Even a really bad job can be good for your career. In my case, I was junior enough and competent enough that they left me enough freedom to develop new skills. Of course a good job would have been even better, and allowed me to grow even more, but that wasn’t an option for me at that time in my life. I’m far enough along in my career that I don’t know that I’ll need to take a stepping-stool job again. I hope I don’t. But it was a useful thing when I had less experience.

Fear, in moderate doses, is healthy

Searching for a job is stressful. When you have a family to support or a deadline by which you need to get new employment, is can be terrifying. I’ve found the fear inherent in a job search is really pretty useful. Most often, I didn’t really know what I wanted out of my next job any more than my prospective employers knew what they wanted out their next hire, so I’d often feel torn about accepting a decent offer versus looking for a more promising opportunity. In most cases, fear prompted me to take the decent offer, which moved me along in my career.

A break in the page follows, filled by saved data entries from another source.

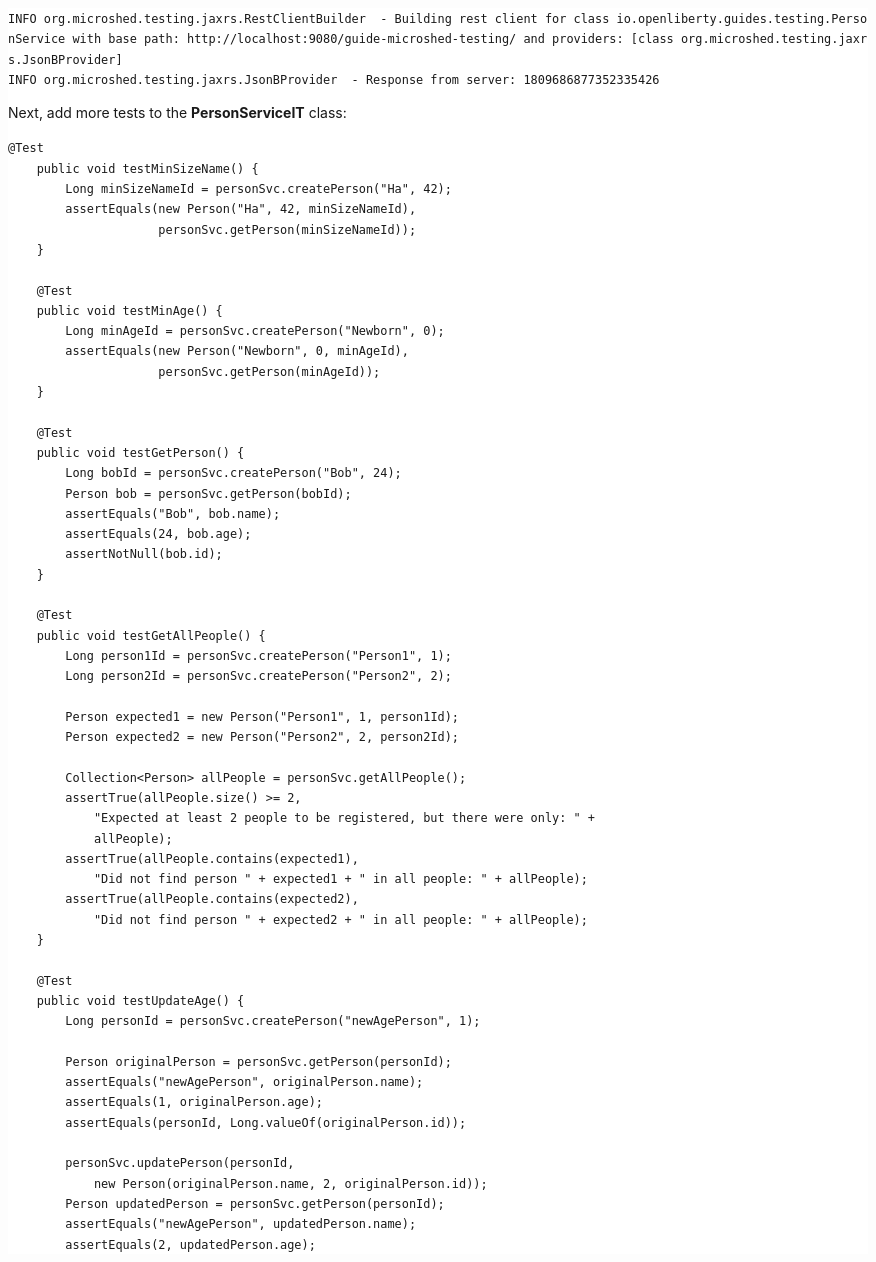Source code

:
 ```
INFO org.microshed.testing.jaxrs.RestClientBuilder  - Building rest client for class io.openliberty.guides.testing.PersonService with base path: http://localhost:9080/guide-microshed-testing/ and providers: [class org.microshed.testing.jaxrs.JsonBProvider]
INFO org.microshed.testing.jaxrs.JsonBProvider  - Response from server: 1809686877352335426
```

Next, add more tests to the **PersonServiceIT** class:

```
@Test
    public void testMinSizeName() {
        Long minSizeNameId = personSvc.createPerson("Ha", 42);
        assertEquals(new Person("Ha", 42, minSizeNameId),
                     personSvc.getPerson(minSizeNameId));
    }

    @Test
    public void testMinAge() {
        Long minAgeId = personSvc.createPerson("Newborn", 0);
        assertEquals(new Person("Newborn", 0, minAgeId),
                     personSvc.getPerson(minAgeId));
    }

    @Test
    public void testGetPerson() {
        Long bobId = personSvc.createPerson("Bob", 24);
        Person bob = personSvc.getPerson(bobId);
        assertEquals("Bob", bob.name);
        assertEquals(24, bob.age);
        assertNotNull(bob.id);
    }

    @Test
    public void testGetAllPeople() {
        Long person1Id = personSvc.createPerson("Person1", 1);
        Long person2Id = personSvc.createPerson("Person2", 2);

        Person expected1 = new Person("Person1", 1, person1Id);
        Person expected2 = new Person("Person2", 2, person2Id);

        Collection<Person> allPeople = personSvc.getAllPeople();
        assertTrue(allPeople.size() >= 2,
            "Expected at least 2 people to be registered, but there were only: " +
            allPeople);
        assertTrue(allPeople.contains(expected1),
            "Did not find person " + expected1 + " in all people: " + allPeople);
        assertTrue(allPeople.contains(expected2),
            "Did not find person " + expected2 + " in all people: " + allPeople);
    }

    @Test
    public void testUpdateAge() {
        Long personId = personSvc.createPerson("newAgePerson", 1);

        Person originalPerson = personSvc.getPerson(personId);
        assertEquals("newAgePerson", originalPerson.name);
        assertEquals(1, originalPerson.age);
        assertEquals(personId, Long.valueOf(originalPerson.id));

        personSvc.updatePerson(personId,
            new Person(originalPerson.name, 2, originalPerson.id));
        Person updatedPerson = personSvc.getPerson(personId);
        assertEquals("newAgePerson", updatedPerson.name);
        assertEquals(2, updatedPerson.age);
```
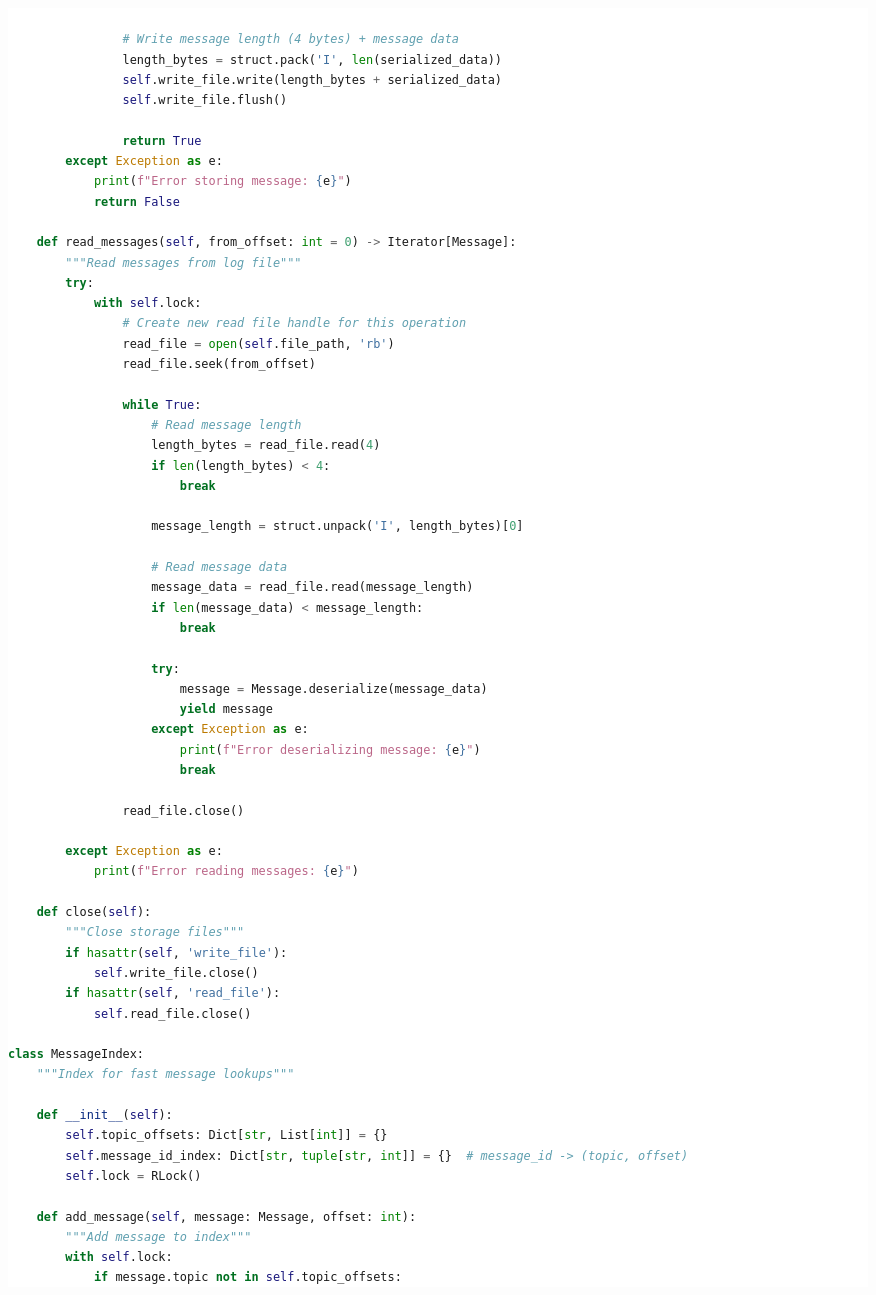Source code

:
 ```python
                
                # Write message length (4 bytes) + message data
                length_bytes = struct.pack('I', len(serialized_data))
                self.write_file.write(length_bytes + serialized_data)
                self.write_file.flush()
                
                return True
        except Exception as e:
            print(f"Error storing message: {e}")
            return False
    
    def read_messages(self, from_offset: int = 0) -> Iterator[Message]:
        """Read messages from log file"""
        try:
            with self.lock:
                # Create new read file handle for this operation
                read_file = open(self.file_path, 'rb')
                read_file.seek(from_offset)
                
                while True:
                    # Read message length
                    length_bytes = read_file.read(4)
                    if len(length_bytes) < 4:
                        break
                    
                    message_length = struct.unpack('I', length_bytes)[0]
                    
                    # Read message data
                    message_data = read_file.read(message_length)
                    if len(message_data) < message_length:
                        break
                    
                    try:
                        message = Message.deserialize(message_data)
                        yield message
                    except Exception as e:
                        print(f"Error deserializing message: {e}")
                        break
                
                read_file.close()
        
        except Exception as e:
            print(f"Error reading messages: {e}")
    
    def close(self):
        """Close storage files"""
        if hasattr(self, 'write_file'):
            self.write_file.close()
        if hasattr(self, 'read_file'):
            self.read_file.close()

class MessageIndex:
    """Index for fast message lookups"""
    
    def __init__(self):
        self.topic_offsets: Dict[str, List[int]] = {}
        self.message_id_index: Dict[str, tuple[str, int]] = {}  # message_id -> (topic, offset)
        self.lock = RLock()
    
    def add_message(self, message: Message, offset: int):
        """Add message to index"""
        with self.lock:
            if message.topic not in self.topic_offsets:
```
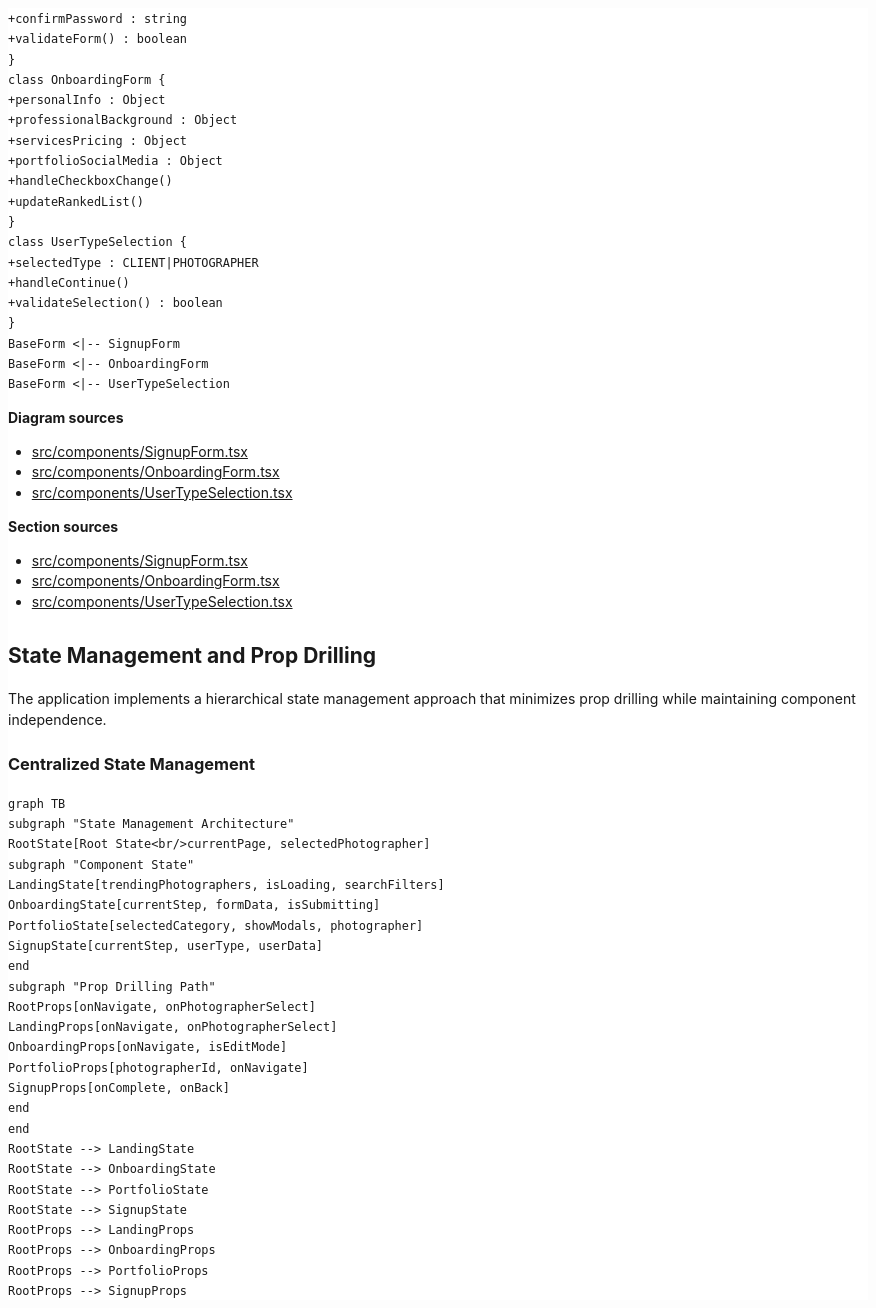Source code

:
 ```mermaid
+confirmPassword : string
+validateForm() : boolean
}
class OnboardingForm {
+personalInfo : Object
+professionalBackground : Object
+servicesPricing : Object
+portfolioSocialMedia : Object
+handleCheckboxChange()
+updateRankedList()
}
class UserTypeSelection {
+selectedType : CLIENT|PHOTOGRAPHER
+handleContinue()
+validateSelection() : boolean
}
BaseForm <|-- SignupForm
BaseForm <|-- OnboardingForm
BaseForm <|-- UserTypeSelection
```

**Diagram sources**
- [src/components/SignupForm.tsx](file://src/components/SignupForm.tsx#L1-L294)
- [src/components/OnboardingForm.tsx](file://src/components/OnboardingForm.tsx#L1-L933)
- [src/components/UserTypeSelection.tsx](file://src/components/UserTypeSelection.tsx#L1-L188)

**Section sources**
- [src/components/SignupForm.tsx](file://src/components/SignupForm.tsx#L1-L294)
- [src/components/OnboardingForm.tsx](file://src/components/OnboardingForm.tsx#L1-L933)
- [src/components/UserTypeSelection.tsx](file://src/components/UserTypeSelection.tsx#L1-L188)

## State Management and Prop Drilling

The application implements a hierarchical state management approach that minimizes prop drilling while maintaining component independence.

### Centralized State Management

```mermaid
graph TB
subgraph "State Management Architecture"
RootState[Root State<br/>currentPage, selectedPhotographer]
subgraph "Component State"
LandingState[trendingPhotographers, isLoading, searchFilters]
OnboardingState[currentStep, formData, isSubmitting]
PortfolioState[selectedCategory, showModals, photographer]
SignupState[currentStep, userType, userData]
end
subgraph "Prop Drilling Path"
RootProps[onNavigate, onPhotographerSelect]
LandingProps[onNavigate, onPhotographerSelect]
OnboardingProps[onNavigate, isEditMode]
PortfolioProps[photographerId, onNavigate]
SignupProps[onComplete, onBack]
end
end
RootState --> LandingState
RootState --> OnboardingState
RootState --> PortfolioState
RootState --> SignupState
RootProps --> LandingProps
RootProps --> OnboardingProps
RootProps --> PortfolioProps
RootProps --> SignupProps
```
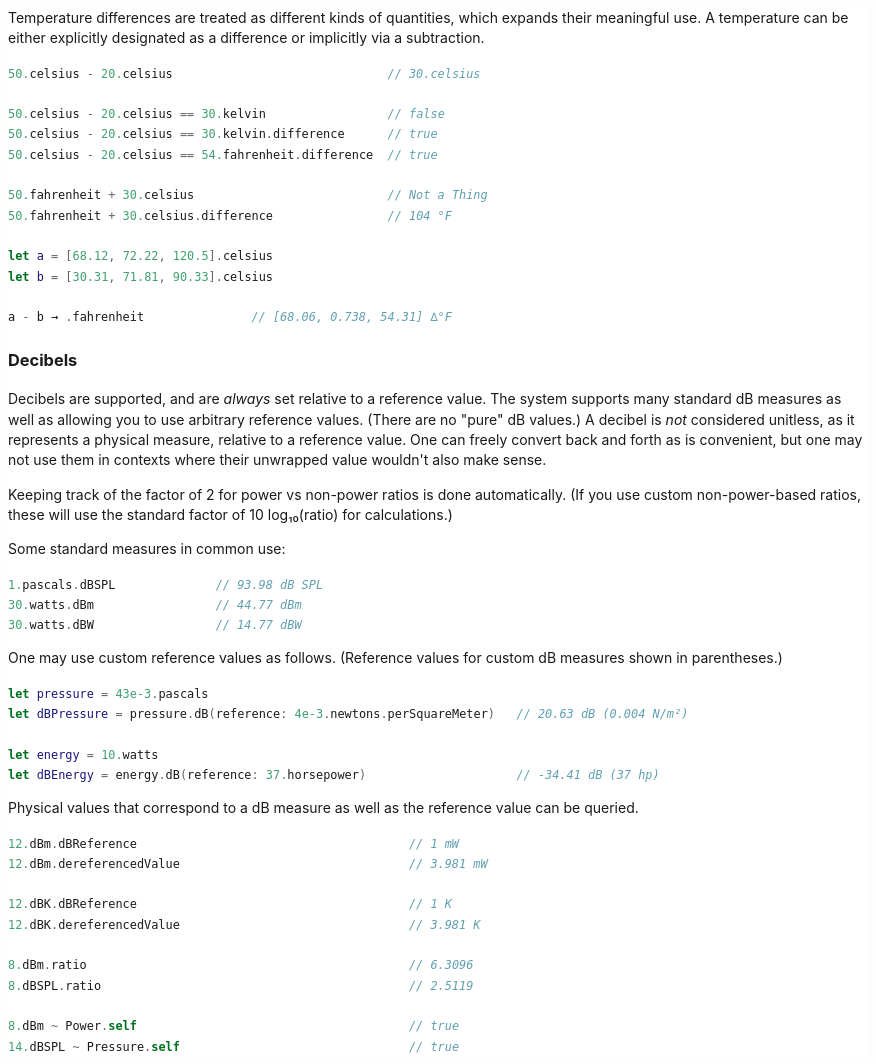 Temperature differences are treated as different kinds of quantities, which expands their meaningful use. A temperature can be either explicitly designated as a difference or implicitly via a subtraction.

```swift
50.celsius - 20.celsius                              // 30.celsius

50.celsius - 20.celsius == 30.kelvin                 // false
50.celsius - 20.celsius == 30.kelvin.difference      // true
50.celsius - 20.celsius == 54.fahrenheit.difference  // true

50.fahrenheit + 30.celsius                           // Not a Thing
50.fahrenheit + 30.celsius.difference                // 104 °F

let a = [68.12, 72.22, 120.5].celsius
let b = [30.31, 71.81, 90.33].celsius
		
a - b → .fahrenheit               // [68.06, 0.738, 54.31] ∆°F
```


### Decibels

Decibels are supported, and are _always_ set relative to a reference value. The system supports many standard dB measures as well as allowing you to use arbitrary reference values. (There are no "pure" dB values.) A decibel is _not_ considered unitless, as it represents a physical measure, relative to a reference value. One can freely convert back and forth as is convenient,  but one may not use them in contexts where their unwrapped value wouldn't also make sense.

Keeping track of the factor of 2 for power vs non-power ratios is done automatically. (If you use custom non-power-based ratios, these will use the standard factor of 10 log₁₀(ratio) for calculations.)

Some standard measures in common use:

```swift
1.pascals.dBSPL              // 93.98 dB SPL
30.watts.dBm                 // 44.77 dBm
30.watts.dBW                 // 14.77 dBW
```

One may use custom reference values as follows. (Reference values for custom dB measures shown in parentheses.)

```swift
let pressure = 43e-3.pascals
let dBPressure = pressure.dB(reference: 4e-3.newtons.perSquareMeter)   // 20.63 dB (0.004 N/m²)

let energy = 10.watts
let dBEnergy = energy.dB(reference: 37.horsepower)                     // -34.41 dB (37 hp)
```

Physical values that correspond to a dB measure as well as the reference value can be queried.

```swift
12.dBm.dBReference                                      // 1 mW
12.dBm.dereferencedValue                                // 3.981 mW

12.dBK.dBReference                                      // 1 K
12.dBK.dereferencedValue                                // 3.981 K

8.dBm.ratio                                             // 6.3096
8.dBSPL.ratio                                           // 2.5119

8.dBm ~ Power.self                                      // true
14.dBSPL ~ Pressure.self                                // true
```
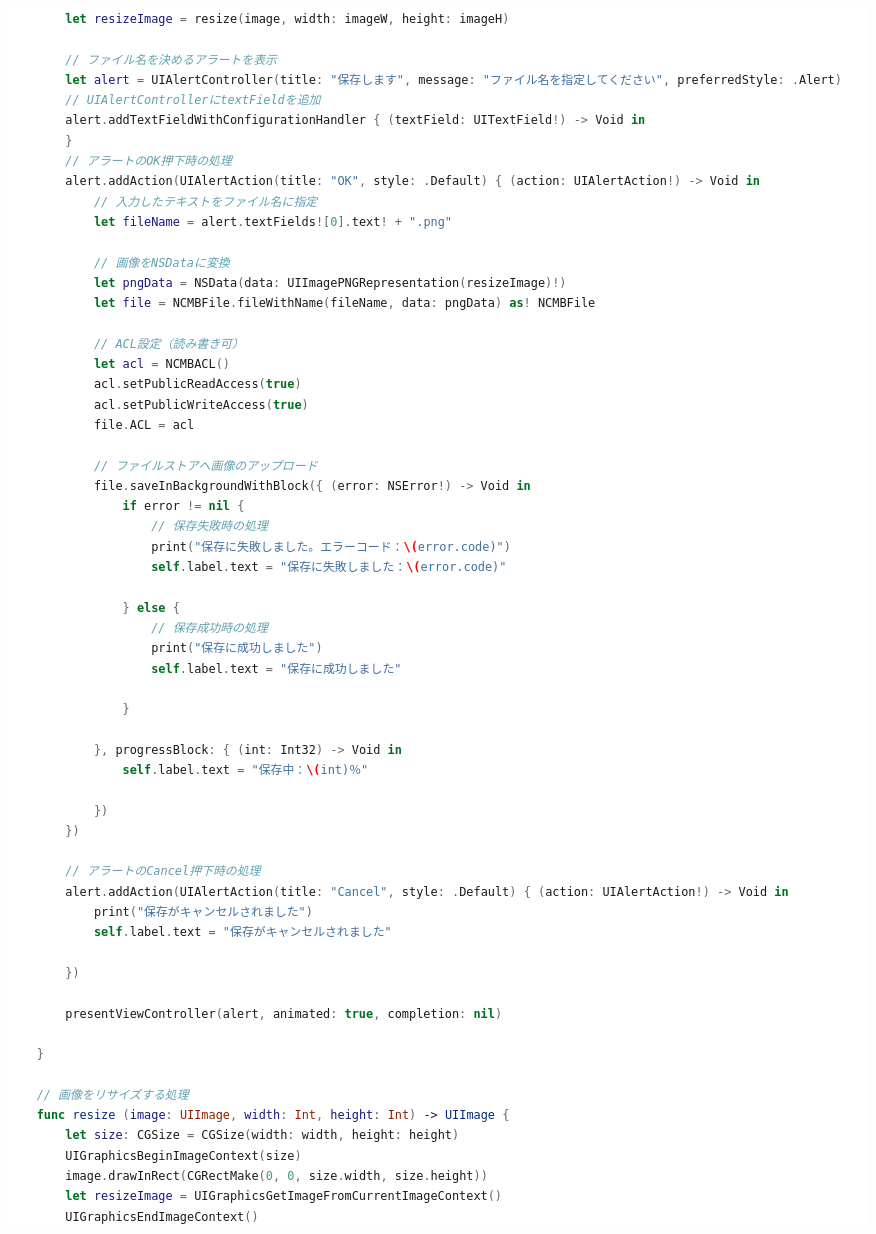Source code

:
```swift
        let resizeImage = resize(image, width: imageW, height: imageH)
        
        // ファイル名を決めるアラートを表示
        let alert = UIAlertController(title: "保存します", message: "ファイル名を指定してください", preferredStyle: .Alert)
        // UIAlertControllerにtextFieldを追加
        alert.addTextFieldWithConfigurationHandler { (textField: UITextField!) -> Void in
        }
        // アラートのOK押下時の処理
        alert.addAction(UIAlertAction(title: "OK", style: .Default) { (action: UIAlertAction!) -> Void in
            // 入力したテキストをファイル名に指定
            let fileName = alert.textFields![0].text! + ".png"
            
            // 画像をNSDataに変換
            let pngData = NSData(data: UIImagePNGRepresentation(resizeImage)!)
            let file = NCMBFile.fileWithName(fileName, data: pngData) as! NCMBFile
            
            // ACL設定（読み書き可）
            let acl = NCMBACL()
            acl.setPublicReadAccess(true)
            acl.setPublicWriteAccess(true)
            file.ACL = acl
            
            // ファイルストアへ画像のアップロード
            file.saveInBackgroundWithBlock({ (error: NSError!) -> Void in
                if error != nil {
                    // 保存失敗時の処理
                    print("保存に失敗しました。エラーコード：\(error.code)")
                    self.label.text = "保存に失敗しました：\(error.code)"
                    
                } else {
                    // 保存成功時の処理
                    print("保存に成功しました")
                    self.label.text = "保存に成功しました"
                    
                }
                
            }, progressBlock: { (int: Int32) -> Void in
                self.label.text = "保存中：\(int)％"
                
            })
        })
        
        // アラートのCancel押下時の処理
        alert.addAction(UIAlertAction(title: "Cancel", style: .Default) { (action: UIAlertAction!) -> Void in
            print("保存がキャンセルされました")
            self.label.text = "保存がキャンセルされました"
            
        })
        
        presentViewController(alert, animated: true, completion: nil)
        
    }
    
    // 画像をリサイズする処理
    func resize (image: UIImage, width: Int, height: Int) -> UIImage {
        let size: CGSize = CGSize(width: width, height: height)
        UIGraphicsBeginImageContext(size)
        image.drawInRect(CGRectMake(0, 0, size.width, size.height))
        let resizeImage = UIGraphicsGetImageFromCurrentImageContext()
        UIGraphicsEndImageContext()
```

There have been a couple times when the fear became so big that it eclipsed every other consideration. For example, at one point in my early career, I had difficulty making rent because I had to spend the money on diapers and baby formula instead. I don’t really have any good advice on how to navigate those kinds of situations — I was a constant wreck during that time. But for all other times, when I could get food on the table but wanted a little more satisfaction from my job or a little more growth in my career, I often took a big hit to my emotional health and self-respect because I didn’t realize that I had the power to assert a fair amount of authority in my job search.

In my experience, it pays to approach a job as an applicant, not a supplicant. By deciding there were certain conditions I simply would not accept, and by cutting off prospective employers as soon as they failed to demonstrate that they could accommodate those must-haves, I was able to keep myself energized and clear-headed for those opportunities that really deserved my attention.